Definition
A precisely surveyed GPS receiver, installed at a known fixed location on or near an airport, that continuously tracks GPS satellite signals and compares the calculated position against its true surveyed position to measure GPS errors. Multiple GPS reference receivers feed data to the Local Area Augmentation System (LAAS) ground facility, which uses the differences to generate correction and integrity messages broadcast to landing aircraft.
Plain English
A GPS receiver bolted down at a spot on the airport whose exact location is already known. Because it knows where it really is, it can measure how far off the GPS signals are at that moment, and that measurement is used to correct the GPS readings on incoming aircraft.
Context Anchor
Seen in discussions of airport-based systems that improve GPS guidance for precision approaches near a runway.
Derivation
‘Reference’ comes from the Latin referre, meaning ‘to carry back’ — something used as a fixed point to compare against. The receiver is called a reference receiver because its surveyed position is the trusted reference that everything else is measured against.
Why Pilots Care
The corrections it supplies enable vertically guided approaches with decision altitudes as low as 200 feet, increasing access to airports in low visibility while maintaining the required integrity and continuity for safe landing.
Analogy
It is like checking a bathroom scale with a weight you already know.

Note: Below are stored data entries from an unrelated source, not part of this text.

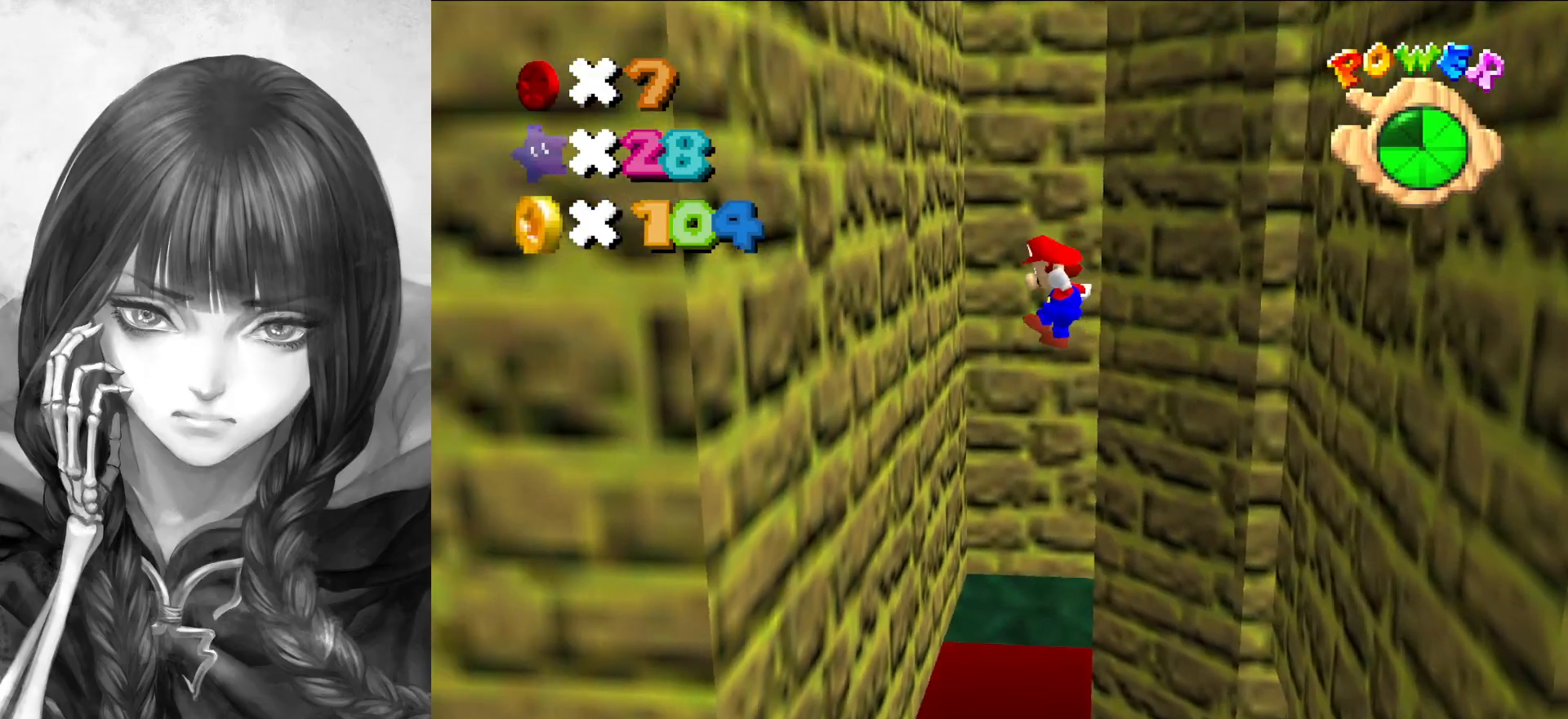
{"buttons": ["A"], "left_stick": "up-right", "events": [[67, "left_stick", "left"], [217, "A", "up"], [417, "A", "down"], [417, "left_stick", "up-right"]]}
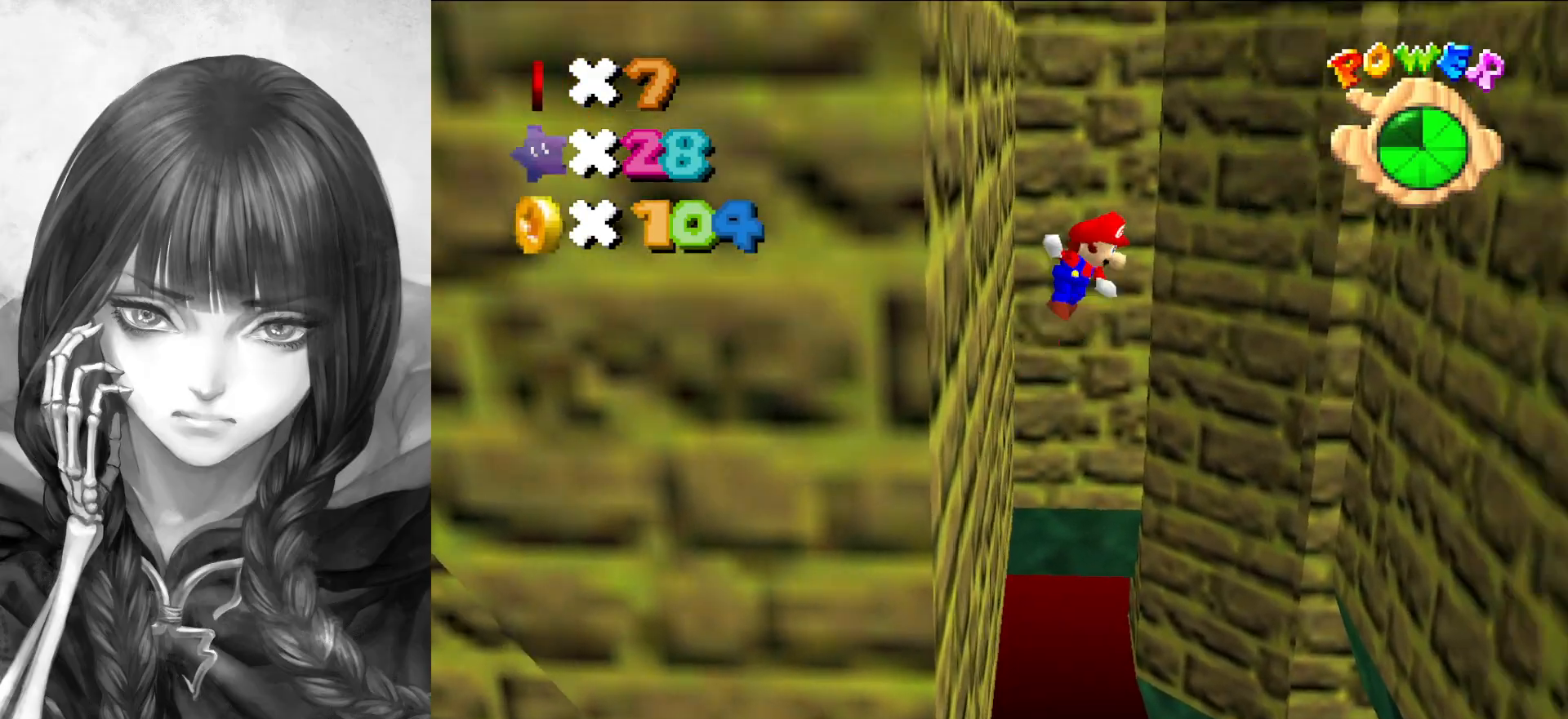
{"buttons": ["A"], "left_stick": "right", "events": [[483, "left_stick", "right"]]}
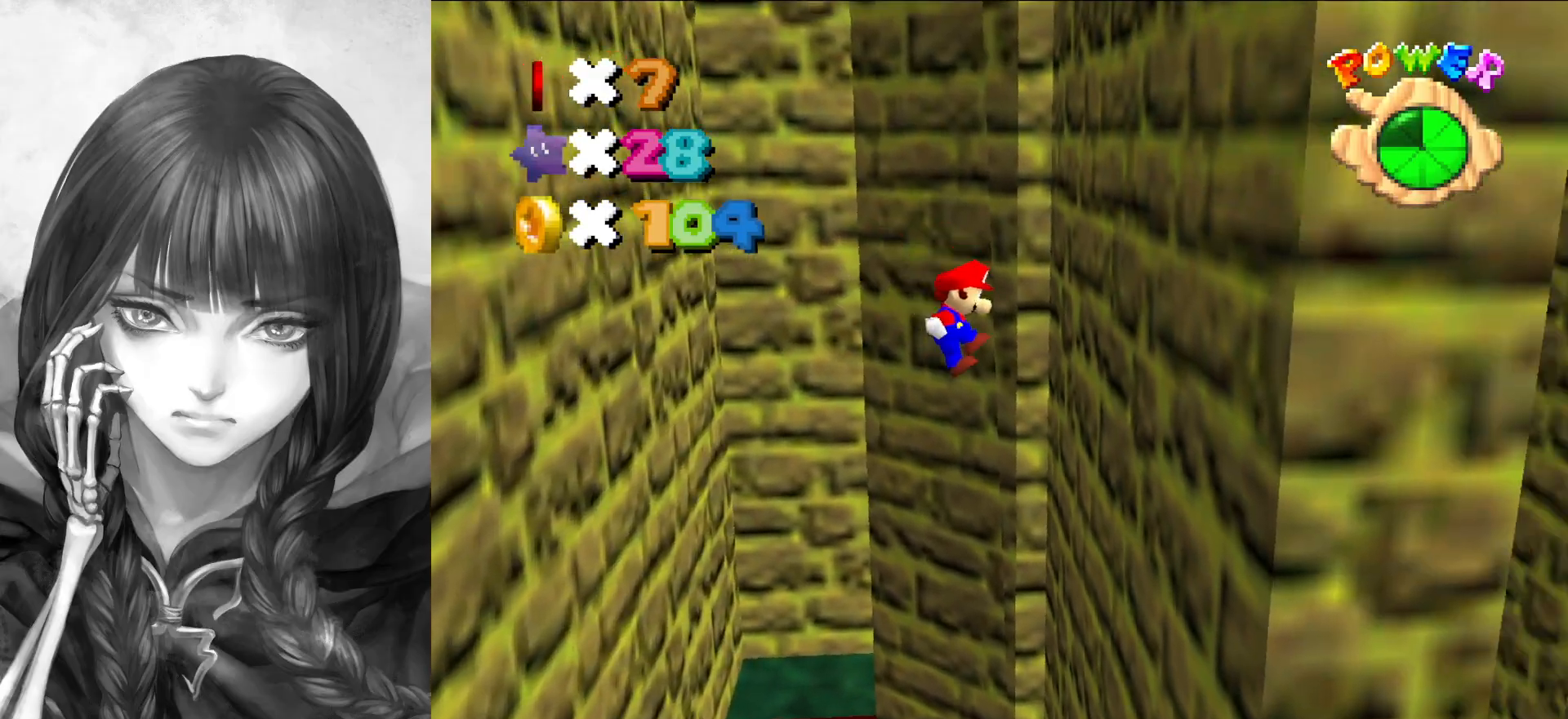
{"buttons": ["A"], "left_stick": "up-left", "events": [[167, "A", "up"], [317, "A", "down"], [317, "left_stick", "up-left"]]}
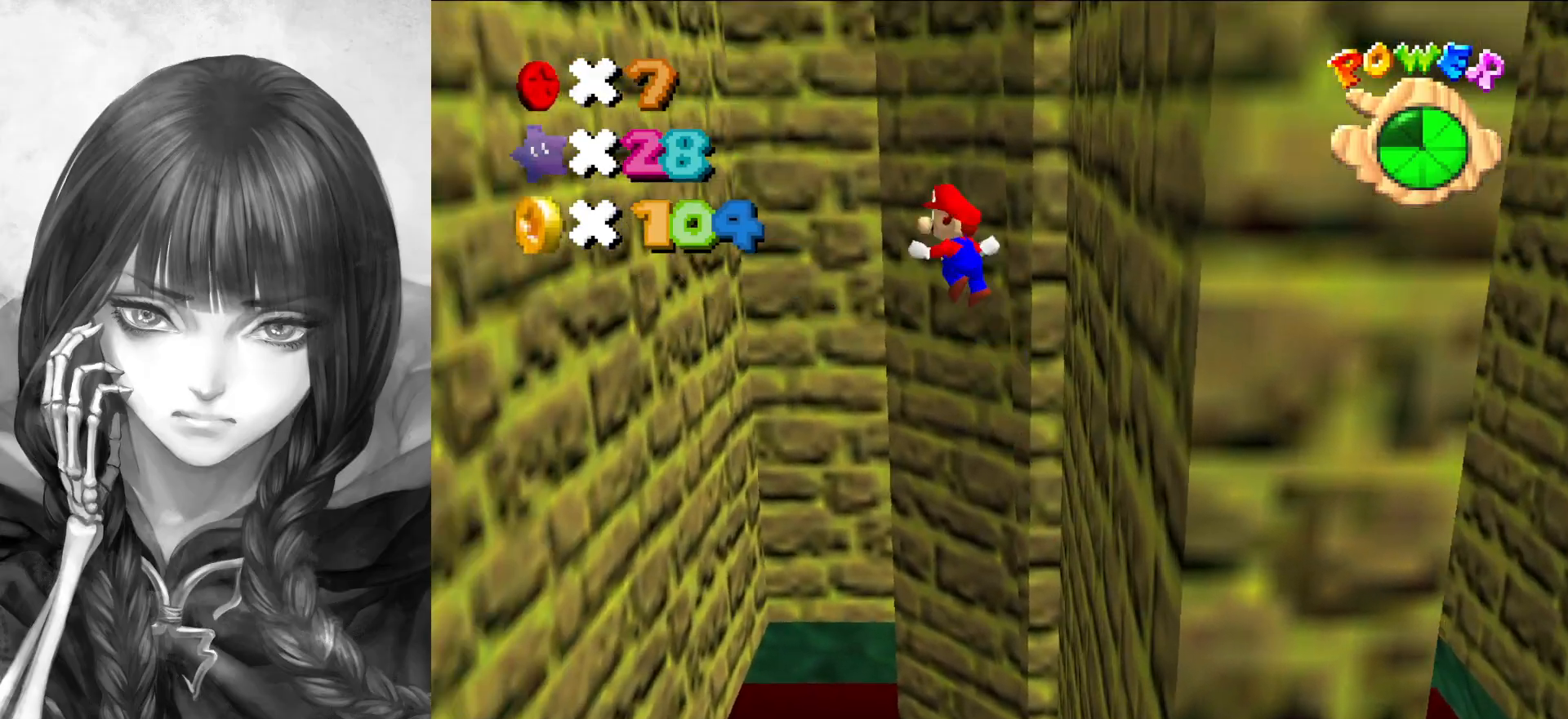
{"buttons": ["A"], "left_stick": "up-left", "events": []}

If the scale says the known weight is wrong, you know how far off the scale is.
Intuition Check
Do not read reference here as a book or a suggestion. In this term, reference means a fixed known point used for comparison.
Example Sentence 1
The LAAS ground facility compares signals from four GPS reference receivers to calculate the correction message sent to arriving aircraft.
Example Sentence 2
Before the approach became available, maintenance confirmed that all three GPS reference receivers were synchronized and reporting healthy status to the ground facility.